Since the 17th edition (2010), the second word after a hyphenated prefix in compound modifiers is capitalized (Mid-Year, Anti-Hero).

Since the 18th edition (2024), prepositions of more than four letters are capitalized.

=== Hart's Rules ===
New Hart's Rules, the style guide for Oxford University Press, offers the following guidelines:

- The first word is always capitalized.
- Nouns, verbs, and adjectives (except possessives) are usually capitalized.
- Pronouns and adverbs may or may not be capitalized.
- Articles, conjunctions, and prepositions are normally not capitalized.

However, judgement is allowed based on factors such as sense, emphasis, structure, and length when deciding which words to capitalize.

=== MLA Handbook ===
According to the 9th edition of the MLA Handbook, published by the Modern Language Association of the U.S., the following title capitalization rules should be applied:

- Capitalize the first word of the title/heading and of any subtitle/subheading.
- Capitalize all major words (nouns, verbs including phrasal verbs such as "play with", adjectives, adverbs, and pronouns) in the title/heading, including the second part of hyphenated major words (e.g., Self-Report not Self-report).
- Lowercase the second word after a hyphenated prefix (e.g., Mid-, Anti-, Super-, etc.) in compound modifiers (e.g., Mid-year, Anti-hero, etc.).
- Do not capitalize articles, prepositions (regardless of length), and coordinating conjunctions.
- Do not capitalize "to" in infinitives (e.g., I Want to Play Guitar).

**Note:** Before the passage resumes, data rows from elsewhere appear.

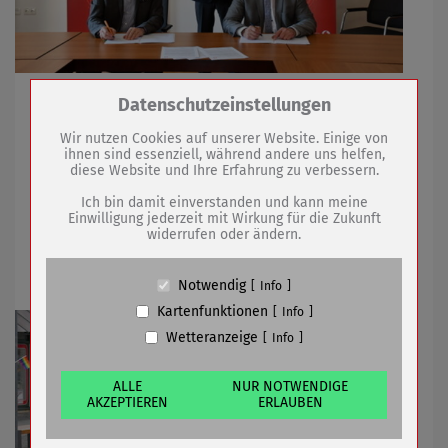
Rund 2000 Haushalte und Unternehmen werden vom
Zum Betrieb der Seite notwendige Cookies /
Datenschutzeinstellungen
Drittanbieter:
schnellen Internet profitieren
Wir nutzen Cookies auf unserer Website. Einige von
ihnen sind essenziell, während andere uns helfen,
diese Website und Ihre Erfahrung zu verbessern.
Name
PHP Session Cookie
30.04.2021
mehr
Anbieter
Eigentümer dieser Website (Wenko-
Ich bin damit einverstanden und kann meine
Wenselaar GmbH & Co. KG)
Einwilligung jederzeit mit Wirkung für die Zukunft
widerrufen oder ändern.
Neuer Anlauf für Regenbogentour 2021
Zweck
Absicherung Kontaktformular / SPAM
Schutz
von Arnstadt nach Sömmerda
Cookie Name
PHPSESSID, fe_typo_user
Notwendig
Info
Cookie Laufzeit
undefined
Kartenfunktionen
Info
Wetteranzeige
Info
Name
Cookiespeicherung Entscheidungscookie
Anbieter
Eigentümer dieser Website (Wenko-
Wenselaar GmbH & Co. KG)
ALLE
NUR NOTWENDIGE
AKZEPTIEREN
ERLAUBEN
Zweck
Speichert die Einstellungen der Besucher
bezüglich der Speicherung von Cookies.
Cookie Name
dywc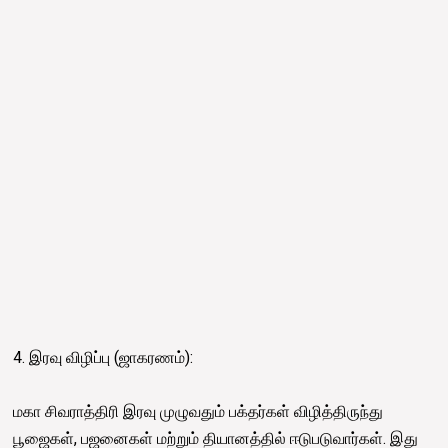
4. இரவு விழிப்பு (ஜாகரணம்):
மகா சிவராத்திரி இரவு முழுவதும் பக்தர்கள் விழித்திருந்து
பூஜைகள், பஜனைகள் மற்றும் தியானத்தில் ஈடுபடுவார்கள். இது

== Title case in references ==
The use of title case or sentence case in the references of scholarly publications is determined by the citation style used and can differ from the usage in title or headings. For example, APA style uses sentence case for the title of the cited work in the list of references, but it uses title case for the title of the current publication (or for the title of a publication if it is mentioned in the text instead). Moreover, it uses title case for the title of periodicals even in the references. Other citation styles like Chicago Manual of Style use title case also for the title of cited works in the list of references.